I am an unapologetic lover of boxplots, and as such I also am an unapologetic hater of barplots. Yet, about 90% of the time I’m asked to help someone make a figure in R, or more specifically in ggplot2, I’m asked for a barplot. So, this blog post is dedicated to why I think whenever possible you should use a boxplot over a barplot. If I’ve convinced you, there’s a handy summary provided at the end of the post that you can print out and distribute to any current barplot users.
TAKE AWAY POINTS FROM THIS POST
- Histograms are the best way to see the spread of your data.
- Boxplots are the next best way.
- Barplots are the worst way. Don’t use them.
For today’s post I’ve created two sets of fake data, both of them have the same mean (100) and the same standard deviation (20), but as we’ll see they are very different in terms of their distributions.
First we’ll make some histograms to show that the two data sets have clearly different distributions. The first data set has a normal distribution, but the second is logarithmic.
This difference can be seen in the boxplots too, although to a lesser extent than than the histograms. The box for the normal distribution has roughly evenly sized quartiles are either sides of the median, and only a couple outliers. Conversely the logarithmic data has a long left-skewed distribution, as can be seen by all of the low value outliers.
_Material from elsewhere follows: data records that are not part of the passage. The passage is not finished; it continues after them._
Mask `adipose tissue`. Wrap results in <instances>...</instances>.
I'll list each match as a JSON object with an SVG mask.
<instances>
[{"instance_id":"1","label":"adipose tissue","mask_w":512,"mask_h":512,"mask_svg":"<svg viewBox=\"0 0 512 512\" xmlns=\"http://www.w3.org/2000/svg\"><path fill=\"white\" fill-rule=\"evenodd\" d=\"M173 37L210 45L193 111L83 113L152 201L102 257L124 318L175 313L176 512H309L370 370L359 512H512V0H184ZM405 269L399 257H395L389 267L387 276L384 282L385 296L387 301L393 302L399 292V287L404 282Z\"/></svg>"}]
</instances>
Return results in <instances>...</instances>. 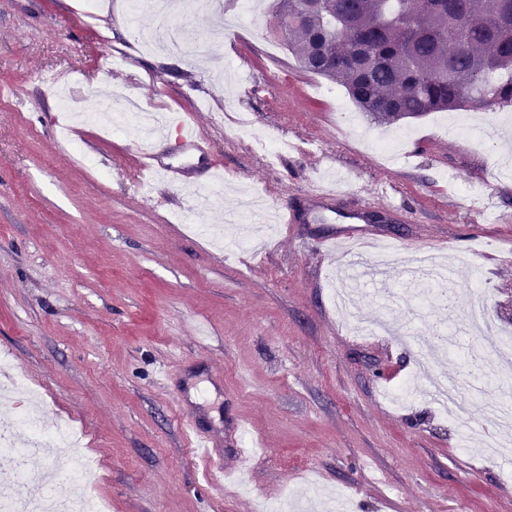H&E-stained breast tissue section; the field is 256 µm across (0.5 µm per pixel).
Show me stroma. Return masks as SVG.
<instances>
[{
    "mask_svg": "<svg viewBox=\"0 0 512 512\" xmlns=\"http://www.w3.org/2000/svg\"><path fill=\"white\" fill-rule=\"evenodd\" d=\"M259 0L241 27L216 35L205 57L135 50L153 9L103 0L86 16L78 0H0V431L21 412L59 421L82 439L86 492L107 512H258L264 499L350 512H512V456L487 459L463 445V428L492 430L487 414L503 385L486 379L467 423L426 400L419 359L446 325L433 302L355 294L362 315L386 333L349 334L332 292L333 240L391 244L397 258L434 250L478 270L451 280L461 303L447 354L449 383L468 380L462 358L489 349L486 317L512 331V171L495 160L512 148V107L459 110L469 131L450 134L435 112L391 125L359 116L360 139L343 123L345 89L302 71L268 31ZM131 53L106 71L101 51ZM70 71L73 109L115 87L123 103L177 112L208 143L207 156L170 139L163 163L183 165L199 193L224 194L190 227L193 201L177 185L146 187L141 135L74 124L47 77ZM282 141L268 154L264 141ZM334 158L327 168L326 158ZM395 183L385 196L382 185ZM332 188L342 210L411 212L410 223L332 218L279 224L264 246L242 247L243 192L271 208L307 213L310 190ZM477 210L496 223H475ZM38 404L5 395L10 380ZM196 419L223 469L196 457L184 434ZM256 447L238 461L236 420ZM65 449L0 466V487L40 482Z\"/></svg>",
    "mask_w": 512,
    "mask_h": 512,
    "instance_id": "1",
    "label": "stroma"
}]
</instances>
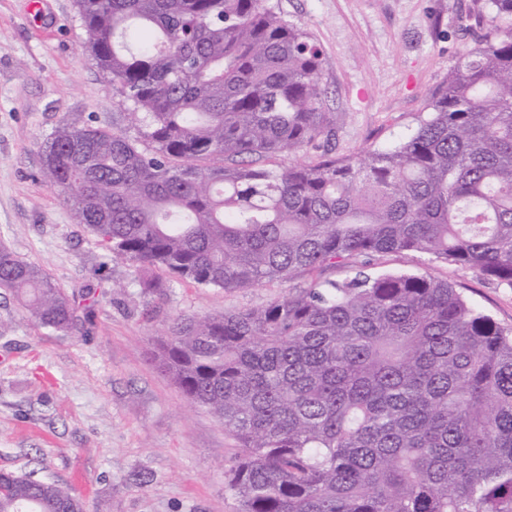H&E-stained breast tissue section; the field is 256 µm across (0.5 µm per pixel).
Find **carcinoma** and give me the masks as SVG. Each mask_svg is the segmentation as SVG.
<instances>
[{
    "label": "carcinoma",
    "mask_w": 512,
    "mask_h": 512,
    "mask_svg": "<svg viewBox=\"0 0 512 512\" xmlns=\"http://www.w3.org/2000/svg\"><path fill=\"white\" fill-rule=\"evenodd\" d=\"M81 43L135 128L63 125L47 181L110 253L226 292L309 275L254 309L178 315L158 366L242 455L241 512H512V329L450 284L363 266L419 254L512 288V0L417 129L355 157L336 136L321 51L263 0H76ZM0 289L74 330L93 289L57 287L0 246ZM0 512H83L69 488L0 472Z\"/></svg>",
    "instance_id": "carcinoma-1"
}]
</instances>
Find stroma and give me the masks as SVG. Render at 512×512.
<instances>
[{
    "mask_svg": "<svg viewBox=\"0 0 512 512\" xmlns=\"http://www.w3.org/2000/svg\"><path fill=\"white\" fill-rule=\"evenodd\" d=\"M323 52L336 114L333 156L384 149L412 133L475 35L474 0H265ZM75 0H0V244L99 303L77 331L39 326L0 290V471L35 473L79 494L86 512H238L224 473L240 446L151 359L180 314L263 306L306 278L227 292L153 278L106 251L46 181L42 146L60 126L108 129L129 106L81 45ZM375 271L448 281L512 328V288L416 256L372 257Z\"/></svg>",
    "mask_w": 512,
    "mask_h": 512,
    "instance_id": "35a3bbf8",
    "label": "stroma"
}]
</instances>
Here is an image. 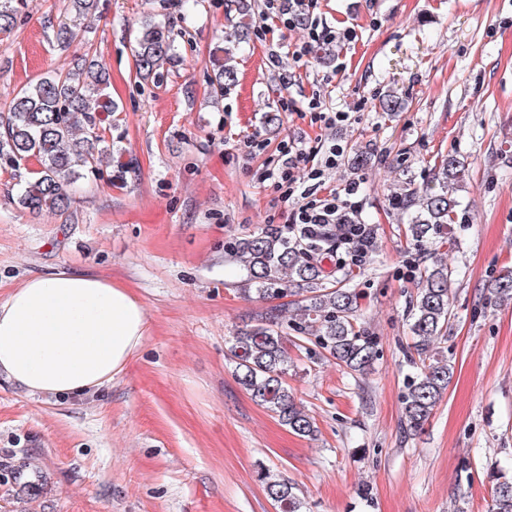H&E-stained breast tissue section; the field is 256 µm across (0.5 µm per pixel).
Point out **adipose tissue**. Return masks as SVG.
<instances>
[{"label": "adipose tissue", "instance_id": "adipose-tissue-1", "mask_svg": "<svg viewBox=\"0 0 512 512\" xmlns=\"http://www.w3.org/2000/svg\"><path fill=\"white\" fill-rule=\"evenodd\" d=\"M148 332L127 288L87 272L35 275L0 297V376L32 395L80 397L111 383Z\"/></svg>", "mask_w": 512, "mask_h": 512}]
</instances>
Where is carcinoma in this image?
<instances>
[{
  "label": "carcinoma",
  "mask_w": 512,
  "mask_h": 512,
  "mask_svg": "<svg viewBox=\"0 0 512 512\" xmlns=\"http://www.w3.org/2000/svg\"><path fill=\"white\" fill-rule=\"evenodd\" d=\"M73 15L59 24L60 44L74 37L80 22L92 16L95 0H71ZM24 0H0V31L8 32ZM133 57L139 76L156 77L166 65L179 62L170 30L145 21L135 37ZM225 57L224 68L212 81L216 89L236 82L237 72ZM107 64L81 57L65 71L54 72L21 87L8 110L0 112V160L13 170L33 159L34 176L21 185L18 202L37 212L63 213L71 198L68 187L111 157L110 144L100 130L102 112H115L109 98ZM466 176L456 153L441 156L426 183L405 185L392 194V205L407 215L405 233L421 246L429 239H446L460 206L458 192ZM333 240L321 235L302 240L277 228L240 237L230 246L231 257L245 272L243 292L272 303L264 316L238 328L229 351L234 376L260 406L274 413L294 433L314 438L315 419L302 410L288 391L286 375L292 363L288 342L296 339L310 355L326 353L347 369L363 373L377 354V337L363 325L353 289L329 279L322 262L332 256ZM453 271L434 256L423 266L410 296L409 319L413 344L410 362L416 367L407 379L402 409L407 428L417 431L429 419L448 388L452 366L441 341L448 331L454 293ZM488 291L498 305L512 304V270H501L489 280ZM493 512H512V475L495 472ZM268 496L278 512H302L296 487L282 475L264 472Z\"/></svg>",
  "instance_id": "carcinoma-1"
}]
</instances>
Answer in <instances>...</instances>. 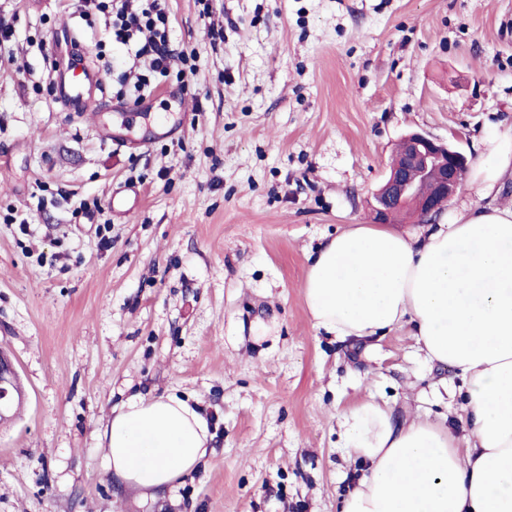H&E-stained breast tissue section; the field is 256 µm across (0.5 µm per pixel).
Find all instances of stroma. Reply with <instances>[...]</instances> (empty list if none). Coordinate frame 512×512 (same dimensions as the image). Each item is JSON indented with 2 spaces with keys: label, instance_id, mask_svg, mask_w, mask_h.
<instances>
[{
  "label": "stroma",
  "instance_id": "stroma-1",
  "mask_svg": "<svg viewBox=\"0 0 512 512\" xmlns=\"http://www.w3.org/2000/svg\"><path fill=\"white\" fill-rule=\"evenodd\" d=\"M184 60L144 100L102 17L0 0V350L23 400L0 427V512H340L363 473L336 414L449 413L400 329L314 327L309 257L368 204L401 139L469 162L512 124V0H168ZM220 37L206 32L207 24ZM103 70L85 112L40 43ZM139 189L112 212L118 186ZM178 391L212 438L149 499L112 476L100 433L129 399Z\"/></svg>",
  "mask_w": 512,
  "mask_h": 512
}]
</instances>
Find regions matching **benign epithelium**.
I'll use <instances>...</instances> for the list:
<instances>
[{"label": "benign epithelium", "instance_id": "benign-epithelium-1", "mask_svg": "<svg viewBox=\"0 0 512 512\" xmlns=\"http://www.w3.org/2000/svg\"><path fill=\"white\" fill-rule=\"evenodd\" d=\"M467 169V157L452 145L422 133L405 136L396 163L373 195L370 223L388 224L393 211L404 206L424 220L441 213L459 192ZM16 391L14 364L0 353V421L8 418Z\"/></svg>", "mask_w": 512, "mask_h": 512}]
</instances>
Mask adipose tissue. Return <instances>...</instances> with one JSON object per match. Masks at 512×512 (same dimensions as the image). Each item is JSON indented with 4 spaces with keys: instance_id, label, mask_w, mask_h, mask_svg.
I'll list each match as a JSON object with an SVG mask.
<instances>
[{
    "instance_id": "adipose-tissue-1",
    "label": "adipose tissue",
    "mask_w": 512,
    "mask_h": 512,
    "mask_svg": "<svg viewBox=\"0 0 512 512\" xmlns=\"http://www.w3.org/2000/svg\"><path fill=\"white\" fill-rule=\"evenodd\" d=\"M465 180L452 221L400 233L351 224L324 242L303 283L313 325L370 338L409 328L426 361L462 379V432L399 420L368 397L339 412L341 446L365 464L341 512H512V127ZM107 468L140 497L173 487L208 453L207 420L177 394L128 401L103 431Z\"/></svg>"
}]
</instances>
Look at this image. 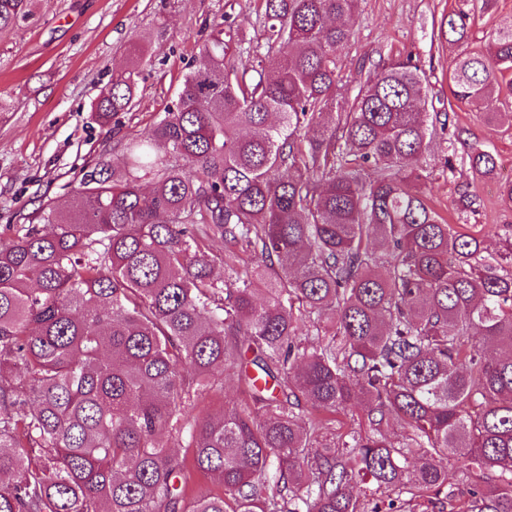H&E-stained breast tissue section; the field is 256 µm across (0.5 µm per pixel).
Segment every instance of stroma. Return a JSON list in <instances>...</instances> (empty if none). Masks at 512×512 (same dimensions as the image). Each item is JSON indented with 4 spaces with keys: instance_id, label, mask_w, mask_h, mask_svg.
<instances>
[{
    "instance_id": "stroma-1",
    "label": "stroma",
    "mask_w": 512,
    "mask_h": 512,
    "mask_svg": "<svg viewBox=\"0 0 512 512\" xmlns=\"http://www.w3.org/2000/svg\"><path fill=\"white\" fill-rule=\"evenodd\" d=\"M481 0H361L355 37L344 49L343 74L350 86L365 81L363 61L384 63L410 55L425 71L436 111L464 127V141L435 135L420 159L419 187L449 223L466 231L498 228L488 238L498 251L512 232V205L500 195L512 180V134L482 112L453 99L448 69L461 51L480 50L488 33L512 18V0H496L492 10ZM464 11L470 38L458 46L439 41L442 16ZM231 19L251 30L254 0H30L27 16L0 32V239L14 237L24 215L43 203H68L81 170L101 155H116L118 141L150 129L175 101L183 76L212 28ZM148 44L137 93L130 110L102 127L91 105L126 62L129 43ZM494 153V177H474L466 166L449 174L446 157H463L468 145ZM470 188L473 210L461 211L459 194Z\"/></svg>"
}]
</instances>
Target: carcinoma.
<instances>
[{"instance_id":"carcinoma-1","label":"carcinoma","mask_w":512,"mask_h":512,"mask_svg":"<svg viewBox=\"0 0 512 512\" xmlns=\"http://www.w3.org/2000/svg\"><path fill=\"white\" fill-rule=\"evenodd\" d=\"M256 3L254 37L216 27L119 161L0 240V512H382L357 474L403 510L453 496L450 457L479 470L467 512H512V235L486 257L413 190L449 115L410 56L343 82L359 0ZM28 6L0 0V30ZM146 55L96 122L129 110ZM448 87L477 110L512 96V18ZM462 163L497 169L477 146ZM226 375L244 398L193 414ZM354 404L364 429L338 419ZM192 470L223 492L190 493Z\"/></svg>"}]
</instances>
Turning to our barplots we see that they are identical! Since both data sets have the same mean and standard deviation barplots completely lose the difference between the two data sets. This can be a problem if for example you wanted to run a statistical test to test for differences between these two groups. One, it’s a problem because many statistical tests require a normal distribution of the data, and a barplot will not warn you that part of your data is non-normal. Two, if you run a test only looking at means you won’t know that the two groups are different in regards to distributions.
Hopefully after this post you see that whenever plotting data with a distribution boxplots are preferred over barplots. If you want to spread the word feel free to distribute this handy summary. Happy (hopefully boxplot) plotting!